Blanka Guzi

Personal information
- Nationality: Hungarian
- Born: 15 May 1999 (age 27)

Sport
- Country: Hungarian
- Sport: Modern pentathlon

Medal record
Women's modern pentathlon
Representing Hungary
World Championships
| Gold medal – first place | 2024 Zhengzhou | Team |
| Gold medal – first place | 2026 Guiyang | Individual |
| Silver medal – second place | 2021 Cairo | Team |
| Silver medal – second place | 2024 Zhengzhou | Individual |
| Silver medal – second place | 2025 Kaunas | Individual |
| Bronze medal – third place | 2022 Alexandria | Team |
| Bronze medal – third place | 2026 Guiyang | Mixed relay |
World Relay Championships
| Silver medal – second place | 2025 Alexandria | Relay |
European Games
| Bronze medal – third place | 2023 Kraków-Małopolska | Team |
European Championships
| Gold medal – first place | 2021 Nizhny Novgorod | Team |
| Gold medal – first place | 2025 Madrid | Team |
| Gold medal – first place | 2025 Madrid | Mixed relay |
| Gold medal – first place | 2026 Istanbul | Team |
| Gold medal – first place | 2026 Istanbul | Mixed relay |
| Silver medal – second place | 2021 Nizhny Novgorod | Individual |
| Bronze medal – third place | 2022 Székesfehérvár | Team |
| Bronze medal – third place | 2023 Kraków | Team |
| Bronze medal – third place | 2024 Budapest | Relay |
| Bronze medal – third place | 2026 Istanbul | Individual |

= Blanka Guzi =

Hungarian modern pentathlete

Blanka Guzi (born 15 May 1999) is a Hungarian modern pentathlete. She is a three-time medallist in the World Championships team event, as well as a silver medal winner in the individual event.

==Early life==
From Kistokaj, Guzi went to school in Miskolc. She played Handball before taking up modern pentathlon and became a member of the Miskolc Swimming Pentathlon Club and Herman Ottó Gimnázium. Guzi won individual silver and team gold at her first major international competition, the 2018 Junior European Championships.

==Career==
Guzi won bronze in the junior competition at the Laser Run World Championships in Dublin in 2018, and won gold at the same event in 2019 in Hungary.

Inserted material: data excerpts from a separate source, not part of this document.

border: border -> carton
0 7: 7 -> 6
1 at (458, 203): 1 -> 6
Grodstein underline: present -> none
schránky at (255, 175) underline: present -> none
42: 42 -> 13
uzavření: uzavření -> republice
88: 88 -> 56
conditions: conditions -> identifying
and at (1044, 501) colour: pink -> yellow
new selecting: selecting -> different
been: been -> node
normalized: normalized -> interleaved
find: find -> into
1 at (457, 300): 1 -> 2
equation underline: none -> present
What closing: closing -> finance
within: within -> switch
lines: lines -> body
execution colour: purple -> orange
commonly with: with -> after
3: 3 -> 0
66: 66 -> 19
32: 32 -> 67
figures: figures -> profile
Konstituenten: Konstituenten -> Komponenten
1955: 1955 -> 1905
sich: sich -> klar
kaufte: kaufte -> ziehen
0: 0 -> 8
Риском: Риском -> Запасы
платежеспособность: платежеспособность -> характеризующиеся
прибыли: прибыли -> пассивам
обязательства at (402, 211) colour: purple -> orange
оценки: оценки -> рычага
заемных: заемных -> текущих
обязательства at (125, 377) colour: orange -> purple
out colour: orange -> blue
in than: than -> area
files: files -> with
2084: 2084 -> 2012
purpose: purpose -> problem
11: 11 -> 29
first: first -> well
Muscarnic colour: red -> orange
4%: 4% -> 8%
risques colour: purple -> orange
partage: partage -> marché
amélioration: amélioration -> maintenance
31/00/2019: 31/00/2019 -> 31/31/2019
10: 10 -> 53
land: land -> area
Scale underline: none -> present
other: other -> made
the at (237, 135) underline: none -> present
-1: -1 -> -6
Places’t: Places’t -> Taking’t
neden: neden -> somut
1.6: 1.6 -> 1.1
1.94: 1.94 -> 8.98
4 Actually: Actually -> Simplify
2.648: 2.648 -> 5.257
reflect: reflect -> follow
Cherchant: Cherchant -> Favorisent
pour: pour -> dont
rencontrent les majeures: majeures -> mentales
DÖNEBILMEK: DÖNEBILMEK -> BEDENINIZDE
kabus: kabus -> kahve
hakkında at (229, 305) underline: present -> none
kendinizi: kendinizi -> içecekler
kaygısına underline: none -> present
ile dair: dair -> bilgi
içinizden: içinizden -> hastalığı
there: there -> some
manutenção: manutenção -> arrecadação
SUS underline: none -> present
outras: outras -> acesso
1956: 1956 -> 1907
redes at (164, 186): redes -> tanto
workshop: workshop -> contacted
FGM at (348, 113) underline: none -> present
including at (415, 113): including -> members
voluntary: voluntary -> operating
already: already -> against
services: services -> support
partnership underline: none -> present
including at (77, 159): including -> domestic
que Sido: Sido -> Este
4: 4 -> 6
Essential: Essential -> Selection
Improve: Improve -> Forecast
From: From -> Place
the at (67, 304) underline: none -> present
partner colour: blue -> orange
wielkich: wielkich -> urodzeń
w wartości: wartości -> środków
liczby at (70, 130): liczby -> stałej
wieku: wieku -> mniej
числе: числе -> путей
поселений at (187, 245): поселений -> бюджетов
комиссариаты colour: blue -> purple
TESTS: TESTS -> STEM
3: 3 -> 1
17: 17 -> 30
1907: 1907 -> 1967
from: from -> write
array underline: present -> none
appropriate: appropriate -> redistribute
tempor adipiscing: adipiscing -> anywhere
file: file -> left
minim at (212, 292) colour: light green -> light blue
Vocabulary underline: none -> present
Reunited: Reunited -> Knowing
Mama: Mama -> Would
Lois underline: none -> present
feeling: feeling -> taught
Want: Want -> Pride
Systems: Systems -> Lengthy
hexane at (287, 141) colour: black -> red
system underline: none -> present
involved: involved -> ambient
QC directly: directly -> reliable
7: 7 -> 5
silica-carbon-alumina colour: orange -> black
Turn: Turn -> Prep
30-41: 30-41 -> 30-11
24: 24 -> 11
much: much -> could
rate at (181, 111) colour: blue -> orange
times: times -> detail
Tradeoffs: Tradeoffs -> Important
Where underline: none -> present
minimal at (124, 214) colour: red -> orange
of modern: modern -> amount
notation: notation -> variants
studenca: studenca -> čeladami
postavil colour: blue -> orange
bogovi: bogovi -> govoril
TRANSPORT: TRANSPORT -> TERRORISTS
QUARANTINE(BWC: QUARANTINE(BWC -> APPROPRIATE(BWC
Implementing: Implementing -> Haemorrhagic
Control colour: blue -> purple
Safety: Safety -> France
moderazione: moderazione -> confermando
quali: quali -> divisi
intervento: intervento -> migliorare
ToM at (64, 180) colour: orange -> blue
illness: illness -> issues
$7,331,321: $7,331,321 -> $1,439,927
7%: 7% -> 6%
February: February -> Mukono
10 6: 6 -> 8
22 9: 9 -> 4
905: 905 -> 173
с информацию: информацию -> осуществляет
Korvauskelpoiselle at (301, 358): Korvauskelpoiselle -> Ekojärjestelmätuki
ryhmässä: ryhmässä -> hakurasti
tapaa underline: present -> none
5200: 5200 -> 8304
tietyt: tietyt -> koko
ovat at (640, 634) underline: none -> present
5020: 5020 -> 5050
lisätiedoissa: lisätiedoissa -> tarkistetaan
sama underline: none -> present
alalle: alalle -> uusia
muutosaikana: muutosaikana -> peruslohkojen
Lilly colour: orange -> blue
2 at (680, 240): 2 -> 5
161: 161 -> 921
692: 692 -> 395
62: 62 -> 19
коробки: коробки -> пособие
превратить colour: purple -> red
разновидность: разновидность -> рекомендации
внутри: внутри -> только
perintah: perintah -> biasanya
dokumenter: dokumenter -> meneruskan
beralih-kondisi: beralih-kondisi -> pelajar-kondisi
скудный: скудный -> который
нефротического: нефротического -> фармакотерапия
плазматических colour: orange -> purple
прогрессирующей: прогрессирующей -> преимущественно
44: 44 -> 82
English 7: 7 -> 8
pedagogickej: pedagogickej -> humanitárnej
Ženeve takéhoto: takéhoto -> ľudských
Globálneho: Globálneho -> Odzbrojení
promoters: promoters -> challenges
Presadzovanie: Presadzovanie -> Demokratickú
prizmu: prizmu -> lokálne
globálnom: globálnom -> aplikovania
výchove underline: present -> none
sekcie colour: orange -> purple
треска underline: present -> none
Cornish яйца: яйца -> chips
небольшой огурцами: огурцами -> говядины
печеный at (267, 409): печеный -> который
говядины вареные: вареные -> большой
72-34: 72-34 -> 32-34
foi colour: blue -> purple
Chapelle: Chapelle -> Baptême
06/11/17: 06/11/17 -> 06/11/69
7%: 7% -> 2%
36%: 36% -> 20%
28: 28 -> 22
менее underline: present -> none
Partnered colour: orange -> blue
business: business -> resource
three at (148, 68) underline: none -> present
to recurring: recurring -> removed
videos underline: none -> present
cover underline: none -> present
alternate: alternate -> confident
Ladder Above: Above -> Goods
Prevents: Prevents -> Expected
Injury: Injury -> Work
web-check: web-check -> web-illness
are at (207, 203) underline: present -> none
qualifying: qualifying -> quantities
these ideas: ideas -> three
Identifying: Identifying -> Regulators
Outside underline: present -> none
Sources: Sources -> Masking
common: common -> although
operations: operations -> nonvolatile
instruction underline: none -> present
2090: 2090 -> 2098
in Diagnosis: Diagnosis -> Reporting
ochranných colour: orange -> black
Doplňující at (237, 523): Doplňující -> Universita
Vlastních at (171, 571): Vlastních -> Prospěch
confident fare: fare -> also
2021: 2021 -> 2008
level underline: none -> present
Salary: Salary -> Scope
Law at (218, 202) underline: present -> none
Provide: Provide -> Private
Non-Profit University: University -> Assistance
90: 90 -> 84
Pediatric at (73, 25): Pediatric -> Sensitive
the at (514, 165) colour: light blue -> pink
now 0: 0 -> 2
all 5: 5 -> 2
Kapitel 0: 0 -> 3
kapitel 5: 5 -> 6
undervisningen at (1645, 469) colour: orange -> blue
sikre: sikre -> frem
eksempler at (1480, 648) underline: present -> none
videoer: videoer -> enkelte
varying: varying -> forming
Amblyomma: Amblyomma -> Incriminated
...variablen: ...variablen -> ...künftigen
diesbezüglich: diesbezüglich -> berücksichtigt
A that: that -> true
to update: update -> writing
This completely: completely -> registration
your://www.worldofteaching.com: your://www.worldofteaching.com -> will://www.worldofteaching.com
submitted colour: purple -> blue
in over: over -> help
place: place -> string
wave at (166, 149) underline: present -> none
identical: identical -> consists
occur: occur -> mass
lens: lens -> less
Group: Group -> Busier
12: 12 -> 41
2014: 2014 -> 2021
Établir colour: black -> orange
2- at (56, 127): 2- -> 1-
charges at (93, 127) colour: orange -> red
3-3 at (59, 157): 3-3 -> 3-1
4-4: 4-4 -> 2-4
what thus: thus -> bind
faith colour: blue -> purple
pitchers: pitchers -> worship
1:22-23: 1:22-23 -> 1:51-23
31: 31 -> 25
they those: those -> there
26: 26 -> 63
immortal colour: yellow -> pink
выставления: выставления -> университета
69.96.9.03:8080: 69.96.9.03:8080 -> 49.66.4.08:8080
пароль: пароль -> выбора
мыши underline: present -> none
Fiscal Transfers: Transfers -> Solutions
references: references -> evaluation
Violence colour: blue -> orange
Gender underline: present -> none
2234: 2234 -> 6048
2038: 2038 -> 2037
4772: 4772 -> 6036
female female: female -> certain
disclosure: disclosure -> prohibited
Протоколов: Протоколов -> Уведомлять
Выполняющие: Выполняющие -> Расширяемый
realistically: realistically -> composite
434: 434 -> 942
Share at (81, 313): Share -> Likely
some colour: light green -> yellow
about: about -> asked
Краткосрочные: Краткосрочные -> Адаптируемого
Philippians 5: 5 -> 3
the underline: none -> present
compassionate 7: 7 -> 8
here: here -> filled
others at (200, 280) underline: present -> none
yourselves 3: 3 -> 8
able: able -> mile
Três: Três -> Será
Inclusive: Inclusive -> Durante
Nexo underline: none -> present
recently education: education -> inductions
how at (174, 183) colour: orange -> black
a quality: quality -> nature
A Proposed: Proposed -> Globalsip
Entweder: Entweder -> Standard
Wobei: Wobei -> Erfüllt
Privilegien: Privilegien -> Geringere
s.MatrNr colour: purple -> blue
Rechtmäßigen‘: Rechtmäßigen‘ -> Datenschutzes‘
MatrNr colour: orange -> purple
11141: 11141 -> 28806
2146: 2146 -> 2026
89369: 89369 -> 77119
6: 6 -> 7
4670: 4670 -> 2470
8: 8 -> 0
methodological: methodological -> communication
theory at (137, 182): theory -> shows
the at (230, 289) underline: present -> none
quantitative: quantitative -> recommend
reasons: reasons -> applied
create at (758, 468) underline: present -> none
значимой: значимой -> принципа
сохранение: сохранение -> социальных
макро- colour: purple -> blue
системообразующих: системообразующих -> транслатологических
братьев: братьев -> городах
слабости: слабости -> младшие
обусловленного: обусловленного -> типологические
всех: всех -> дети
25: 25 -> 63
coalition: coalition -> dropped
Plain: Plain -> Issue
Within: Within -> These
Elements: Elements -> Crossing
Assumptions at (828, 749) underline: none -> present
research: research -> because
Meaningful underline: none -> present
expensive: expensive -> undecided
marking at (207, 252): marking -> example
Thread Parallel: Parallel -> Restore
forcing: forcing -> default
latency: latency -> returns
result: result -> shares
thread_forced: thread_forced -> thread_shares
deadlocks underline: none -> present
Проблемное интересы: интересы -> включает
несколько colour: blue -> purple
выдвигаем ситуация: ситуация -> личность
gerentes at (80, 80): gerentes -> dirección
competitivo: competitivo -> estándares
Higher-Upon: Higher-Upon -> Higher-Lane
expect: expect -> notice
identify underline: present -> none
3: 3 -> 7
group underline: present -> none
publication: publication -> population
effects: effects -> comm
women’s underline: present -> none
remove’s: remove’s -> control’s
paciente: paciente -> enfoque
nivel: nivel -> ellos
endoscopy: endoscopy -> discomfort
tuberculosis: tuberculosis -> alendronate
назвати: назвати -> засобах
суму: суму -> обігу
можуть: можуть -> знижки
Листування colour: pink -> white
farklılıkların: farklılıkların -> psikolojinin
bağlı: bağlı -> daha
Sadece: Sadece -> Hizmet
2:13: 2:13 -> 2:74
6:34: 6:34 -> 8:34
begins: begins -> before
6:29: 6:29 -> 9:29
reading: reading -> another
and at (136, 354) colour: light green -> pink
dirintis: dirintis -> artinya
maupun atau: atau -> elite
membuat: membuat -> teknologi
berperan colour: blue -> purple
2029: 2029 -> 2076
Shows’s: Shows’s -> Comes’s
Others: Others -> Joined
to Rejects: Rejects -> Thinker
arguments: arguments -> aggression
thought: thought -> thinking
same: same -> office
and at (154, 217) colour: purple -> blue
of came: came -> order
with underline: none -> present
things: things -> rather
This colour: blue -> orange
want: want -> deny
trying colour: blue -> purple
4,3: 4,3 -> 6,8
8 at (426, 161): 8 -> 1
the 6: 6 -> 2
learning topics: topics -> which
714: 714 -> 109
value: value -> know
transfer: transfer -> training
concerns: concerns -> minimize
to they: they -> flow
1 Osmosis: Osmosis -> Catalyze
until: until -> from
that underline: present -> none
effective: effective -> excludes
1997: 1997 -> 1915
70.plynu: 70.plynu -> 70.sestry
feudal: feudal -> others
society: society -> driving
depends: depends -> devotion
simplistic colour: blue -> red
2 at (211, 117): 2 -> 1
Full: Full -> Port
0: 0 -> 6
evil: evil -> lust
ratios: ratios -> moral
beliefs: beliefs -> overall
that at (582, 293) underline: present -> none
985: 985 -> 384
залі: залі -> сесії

She won silver in the individual and gold in the team event at the 2021 European Modern Pentathlon Championships in Russia. That year, she won silver in the team event at the 2021 World Modern Pentathlon Championships in Cairo.

Guzi was a bronze medalist at the 2022 World Modern Pentathlon Championships in the women's team event in Alexandria, Egypt. That year, she was a medalist at the 2022 European Modern Pentathlon Championships in Hungary.

She won the 2023 Modern Pentathlon World Cup individual event in Budapest. Guzi was a bronze medalist at the 2023 European Games in Kraków in the women's team event.

Guzi had success at the 2024 Modern Pentathlon World Cup, winning a bronze medal in the Mixed team relay alongside Gergely Regős, in Budapest, and gold in the individual in Sofia, Bulgaria.

==Personal life==
In 2023, Guzi moved to Budapest and became a member of Diósgyőri VTK.